You have been assigned to create the new game show to be called "Millionaire." The basic rules of the game are as follows: 1) The game has two contestants; 2) The game begins with both contestants receiving $1 million; and 3) The contestants play a game that can increase or decrease their $1 million.

In order to understand your new "Millionaire" game, you decide to start with a simpler version of your game: "I want $3." In this scaled down version of the game, there are two contestants (they do not know each other and cannot communicate with each other during the game). The rules of this game are below:

• Each player is given $3 at the start of the game.
• Independently and simultaneously, the players announce whether they want to add $0, $1, $2 or $3 to their initial stake of $3. Doing so reduces their opponent's award by $0, $2, $4, or $6, respectively.

In other words, whatever one player gains the other loses twice that amount. The equation for a player's final prize amount is:

(Initial $3) + (their choice of $0, $1, $2, or $3) - 2 x (opponent's choice of $0, $1, $2, or $3).

If a player ends up with a negative amount, they understand that they must pay that amount.

Part A) Using the game theory concept, create the game matrix for the "I want $3" game, showing players, actions, and payoffs. Identify the game's Nash Equilibrium strategies and payoffs for the players.

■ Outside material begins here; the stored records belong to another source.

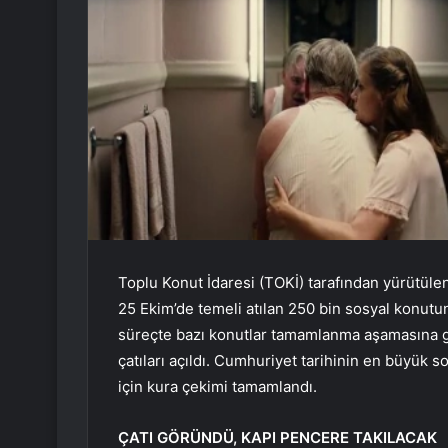
Toplu Konut İdaresi (TOKİ) tarafından yürütülen
25 Ekim’de temeli atılan 250 bin sosyal konutun
süreçte bazı konutlar tamamlanma aşamasına ge
çatıları açıldı. Cumhuriyet tarihinin en büyük s
için kura çekimi tamamlandı.
ÇATI GÖRÜNDÜ, KAPI PENCERE TAKILACAK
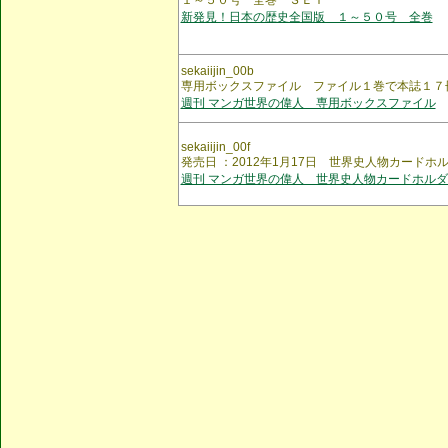
１～５０号 全巻 ＳＥＴ
新発見！日本の歴史全国版 １～５０号 全巻
sekaiijin_00b
専用ボックスファイル ファイル１巻で本誌１７
週刊 マンガ世界の偉人 専用ボックスファイル
sekaiijin_00f
発売日 ：2012年1月17日 世界史人物カードホ
週刊 マンガ世界の偉人 世界史人物カードホルダ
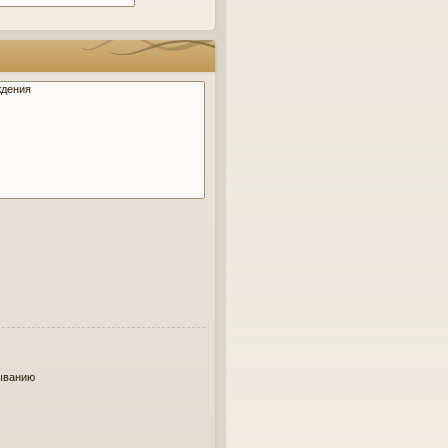
ыванию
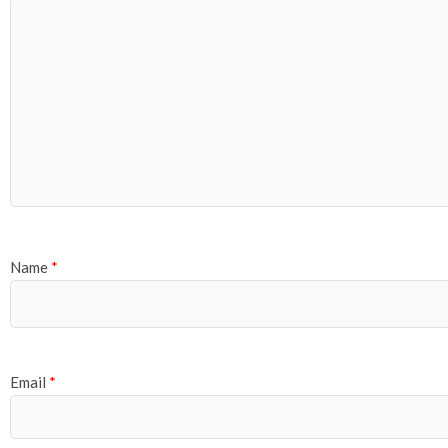
Name
*
Email
*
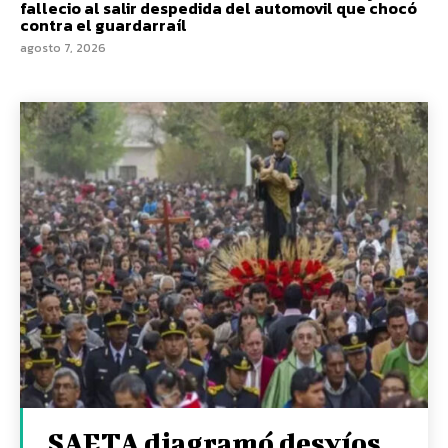
fallecio al salir despedida del automovil que chocó
contra el guardarraíl
agosto 7, 2026
SAETA diagramó desvíos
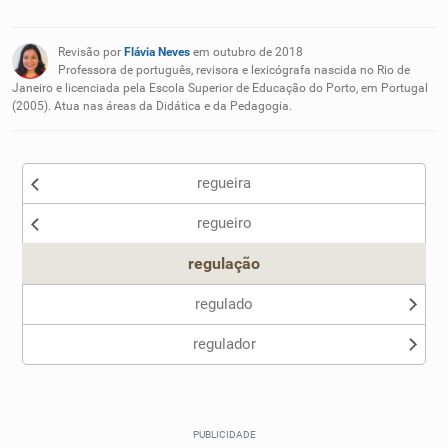
Existem sinônimos incorretos
Revisão por
Flávia Neves
em outubro de 2018
Nenhum dos sinônimos apresentados me ajudou
Professora de português, revisora e lexicógrafa nascida no Rio de
Janeiro e licenciada pela Escola Superior de Educação do Porto, em Portugal
(2005). Atua nas áreas da Didática e da Pedagogia.
Outro
regueira
regueiro
regulação
regulado
regulador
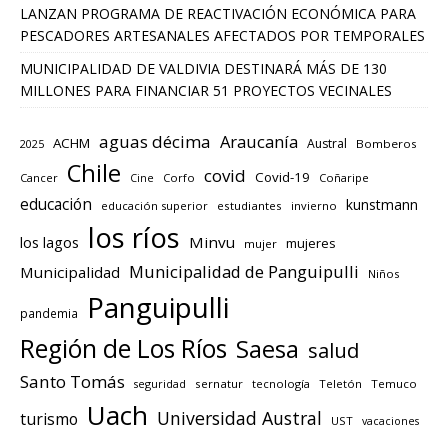
LANZAN PROGRAMA DE REACTIVACIÓN ECONÓMICA PARA
PESCADORES ARTESANALES AFECTADOS POR TEMPORALES
MUNICIPALIDAD DE VALDIVIA DESTINARÁ MÁS DE 130
MILLONES PARA FINANCIAR 51 PROYECTOS VECINALES
aguas décima
Araucanía
ACHM
Austral
2025
Bomberos
Chile
covid
Covid-19
Cancer
Corfo
Coñaripe
Cine
educación
kunstmann
educación superior
estudiantes
invierno
los ríos
los lagos
Minvu
mujeres
mujer
Municipalidad de Panguipulli
Municipalidad
Niños
Panguipulli
pandemia
Región de Los Ríos
Saesa
salud
Santo Tomás
seguridad
sernatur
tecnología
Teletón
Temuco
Uach
Universidad Austral
turismo
UST
vacaciones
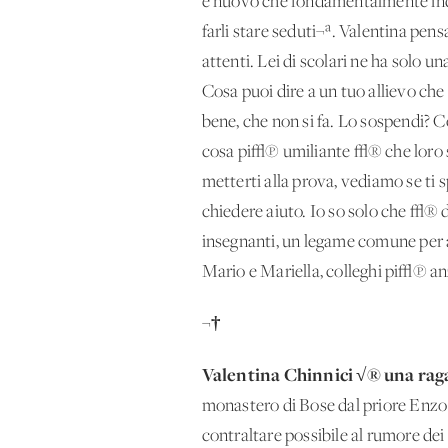
e nuovo che fondamentalmente indic
farli stare seduti¬ª. Valentina pens
attenti. Lei di scolari ne ha solo u
Cosa puoi dire a un tuo allievo ch
bene, che non si fa. Lo sospendi? C
cosa pi√π umiliante √® che loro s
metterti alla prova, vediamo se ti
chiedere aiuto. Io so solo che √® 
insegnanti, un legame comune per a
Mario e Mariella, colleghi pi√π an
¬†
Valentina Chinnici √® una raga
monastero di Bose dal priore Enzo B
contraltare possibile al rumore dei 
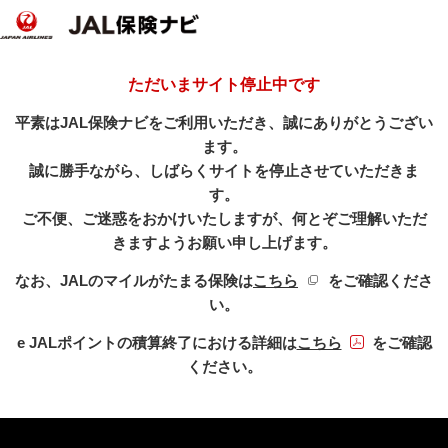
ただいまサイト停止中です
平素はJAL保険ナビをご利用いただき、誠にありがとうござい
ます。
誠に勝手ながら、しばらくサイトを停止させていただきま
す。
ご不便、ご迷惑をおかけいたしますが、何とぞご理解いただ
きますようお願い申し上げます。
新規ウィンドウを開き
なお、JALのマイルがたまる保険は
こちら
をご確認くださ
い。
PDFファイル
e JALポイントの積算終了における詳細は
こちら
をご確認
ください。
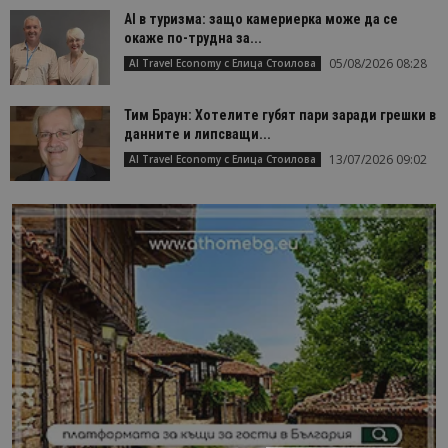
AI в туризма: защо камериерка може да се
окаже по-трудна за...
05/08/2026 08:28
AI Travel Economy с Елица Стоилова
Тим Браун: Хотелите губят пари заради грешки в
данните и липсващи...
13/07/2026 09:02
AI Travel Economy с Елица Стоилова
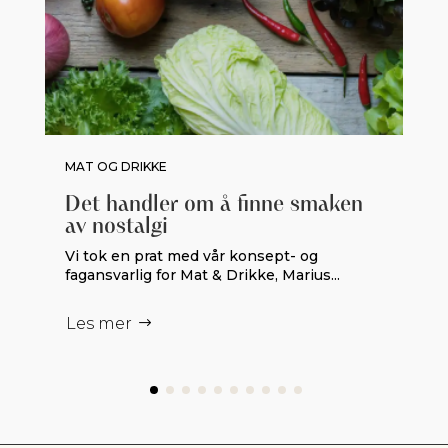
MAT OG DRIKKE
Det handler om å finne smaken
av nostalgi
Vi tok en prat med vår konsept- og
fagansvarlig for Mat & Drikke, Marius...
Les mer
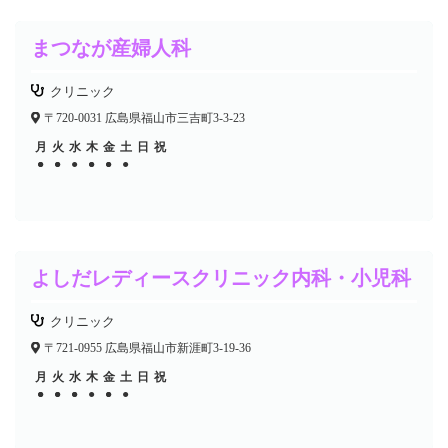
まつなが産婦人科
クリニック
〒720-0031 広島県福山市三吉町3-3-23
月
火
水
木
金
土
日
祝
●
●
●
●
●
●
●
●
●
●
よしだレディースクリニック内科・小児科
クリニック
〒721-0955 広島県福山市新涯町3-19-36
月
火
水
木
金
土
日
祝
●
●
●
●
●
●
●
●
●
●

Part B) Now that you understand how the "I want $3" game works, you are ready to analyze "Millionaire." Here are its rules:

• Each player's is given $1,000,000.
• Each player (simultaneously and independently of the other) chooses to add to their award $0, $1, $2, $3, $4, ......$999,999, or $1,000,000. Doing so decreases the other player's award by twice that amount.

The game matrix for this expanded game has 1,000,001 rows, 1,000,001 columns, and 1,000,002,000,001 pairs of payoffs (no need to draw the game matrix). Building on what you learned in Part A, answer the following two questions:

1. What is the Nash Equilibrium of this game?
2. What are the Nash Equilibrium payoffs for the players in this game?